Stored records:
▼

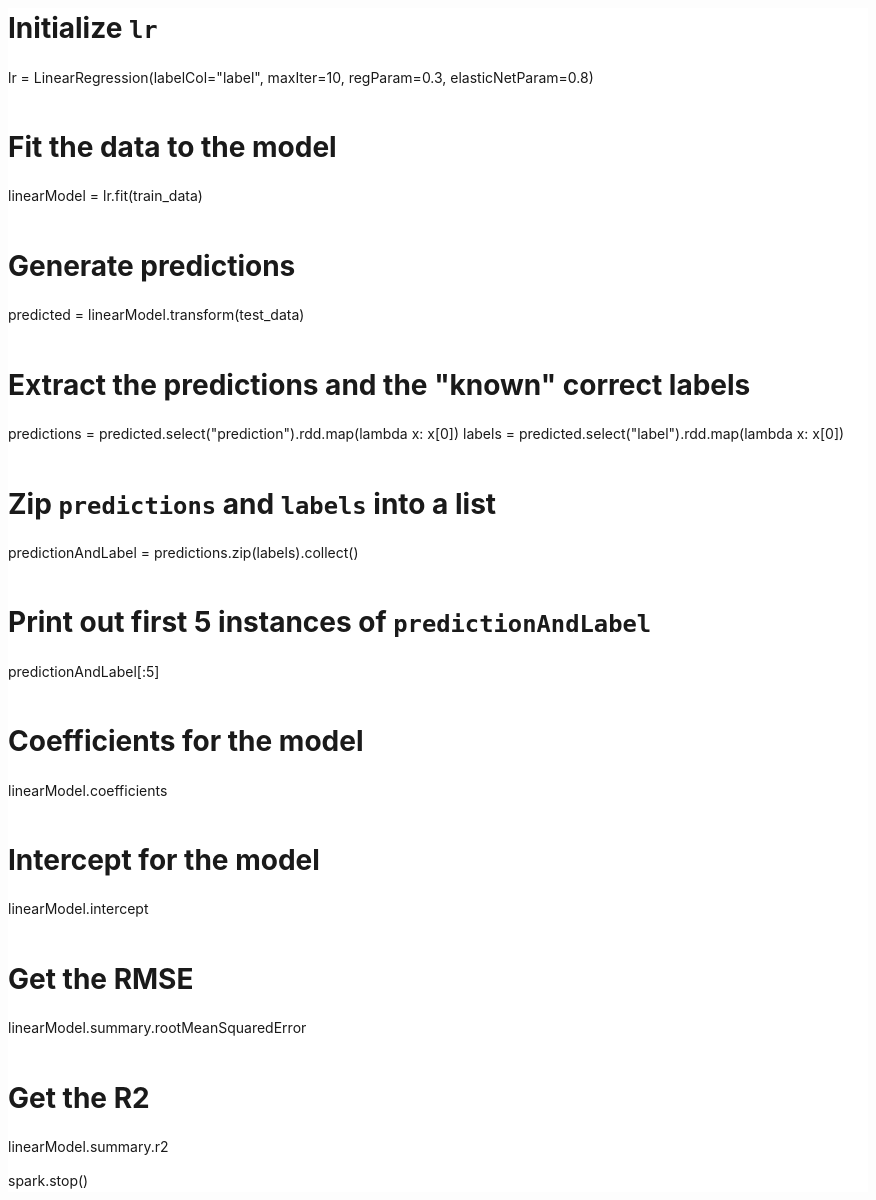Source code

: # Initialize `lr`
lr = LinearRegression(labelCol="label", maxIter=10, regParam=0.3, elasticNetParam=0.8)

# Fit the data to the model
linearModel = lr.fit(train_data)

# Generate predictions
predicted = linearModel.transform(test_data)

# Extract the predictions and the "known" correct labels
predictions = predicted.select("prediction").rdd.map(lambda x: x[0])
labels = predicted.select("label").rdd.map(lambda x: x[0])

# Zip `predictions` and `labels` into a list
predictionAndLabel = predictions.zip(labels).collect()

# Print out first 5 instances of `predictionAndLabel` 
predictionAndLabel[:5]

# Coefficients for the model
linearModel.coefficients

# Intercept for the model
linearModel.intercept


# Get the RMSE
linearModel.summary.rootMeanSquaredError

# Get the R2
linearModel.summary.r2

spark.stop()
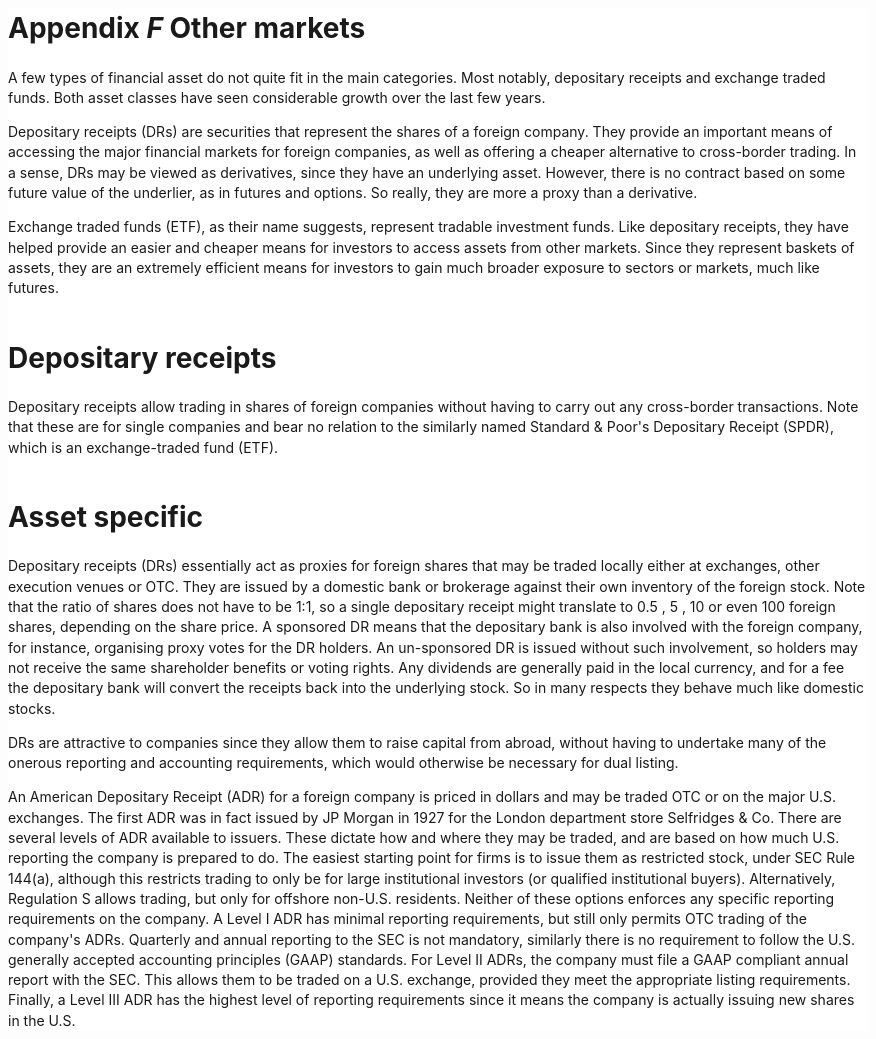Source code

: # Appendix $F$ **Other markets**

A few types of financial asset do not quite fit in the main categories. Most notably, depositary receipts and exchange traded funds. Both asset classes have seen considerable growth over the last few years.

Depositary receipts (DRs) are securities that represent the shares of a foreign company. They provide an important means of accessing the major financial markets for foreign companies, as well as offering a cheaper alternative to cross-border trading. In a sense, DRs may be viewed as derivatives, since they have an underlying asset. However, there is no contract based on some future value of the underlier, as in futures and options. So really, they are more a proxy than a derivative.

Exchange traded funds (ETF), as their name suggests, represent tradable investment funds. Like depositary receipts, they have helped provide an easier and cheaper means for investors to access assets from other markets. Since they represent baskets of assets, they are an extremely efficient means for investors to gain much broader exposure to sectors or markets, much like futures.

# **Depositary receipts**

Depositary receipts allow trading in shares of foreign companies without having to carry out any cross-border transactions. Note that these are for single companies and bear no relation to the similarly named Standard & Poor's Depositary Receipt (SPDR), which is an exchange-traded fund (ETF).

# Asset specific

Depositary receipts (DRs) essentially act as proxies for foreign shares that may be traded locally either at exchanges, other execution venues or OTC. They are issued by a domestic bank or brokerage against their own inventory of the foreign stock. Note that the ratio of shares does not have to be 1:1, so a single depositary receipt might translate to  $0.5$ ,  $5$ ,  $10$  or even 100 foreign shares, depending on the share price. A sponsored DR means that the depositary bank is also involved with the foreign company, for instance, organising proxy votes for the DR holders. An un-sponsored DR is issued without such involvement, so holders may not receive the same shareholder benefits or voting rights. Any dividends are generally paid in the local currency, and for a fee the depositary bank will convert the receipts back into the underlying stock. So in many respects they behave much like domestic stocks.

DRs are attractive to companies since they allow them to raise capital from abroad, without having to undertake many of the onerous reporting and accounting requirements, which would otherwise be necessary for dual listing.

An American Depositary Receipt (ADR) for a foreign company is priced in dollars and may be traded OTC or on the major U.S. exchanges. The first ADR was in fact issued by JP Morgan in 1927 for the London department store Selfridges & Co. There are several levels of ADR available to issuers. These dictate how and where they may be traded, and are based on how much U.S. reporting the company is prepared to do. The easiest starting point for firms is to issue them as restricted stock, under SEC Rule 144(a), although this restricts trading to only be for large institutional investors (or qualified institutional buyers). Alternatively, Regulation S allows trading, but only for offshore non-U.S. residents. Neither of these options enforces any specific reporting requirements on the company. A Level I ADR has minimal reporting requirements, but still only permits OTC trading of the company's ADRs. Quarterly and annual reporting to the SEC is not mandatory, similarly there is no requirement to follow the U.S. generally accepted accounting principles (GAAP) standards. For Level II ADRs, the company must file a GAAP compliant annual report with the SEC. This allows them to be traded on a U.S. exchange, provided they meet the appropriate listing requirements. Finally, a Level III ADR has the highest level of reporting requirements since it means the company is actually issuing new shares in the U.S.
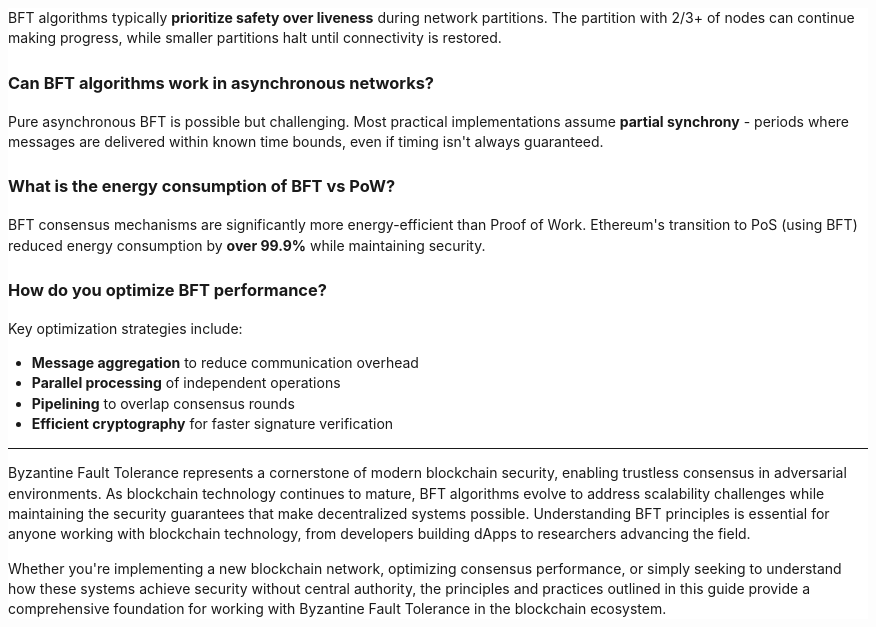 BFT algorithms typically **prioritize safety over liveness** during network partitions. The partition with 2/3+ of nodes can continue making progress, while smaller partitions halt until connectivity is restored.

### Can BFT algorithms work in asynchronous networks?

Pure asynchronous BFT is possible but challenging. Most practical implementations assume **partial synchrony** - periods where messages are delivered within known time bounds, even if timing isn't always guaranteed.

### What is the energy consumption of BFT vs PoW?

BFT consensus mechanisms are significantly more energy-efficient than Proof of Work. Ethereum's transition to PoS (using BFT) reduced energy consumption by **over 99.9%** while maintaining security.

### How do you optimize BFT performance?

Key optimization strategies include:
- **Message aggregation** to reduce communication overhead
- **Parallel processing** of independent operations
- **Pipelining** to overlap consensus rounds
- **Efficient cryptography** for faster signature verification

---

Byzantine Fault Tolerance represents a cornerstone of modern blockchain security, enabling trustless consensus in adversarial environments. As blockchain technology continues to mature, BFT algorithms evolve to address scalability challenges while maintaining the security guarantees that make decentralized systems possible. Understanding BFT principles is essential for anyone working with blockchain technology, from developers building dApps to researchers advancing the field.

Whether you're implementing a new blockchain network, optimizing consensus performance, or simply seeking to understand how these systems achieve security without central authority, the principles and practices outlined in this guide provide a comprehensive foundation for working with Byzantine Fault Tolerance in the blockchain ecosystem.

▲

● **WHAT THE TASK ASKS**
Count, and answer with the number only: how many lines of the data include the string "predicted"?

● **ANSWER BOX**
3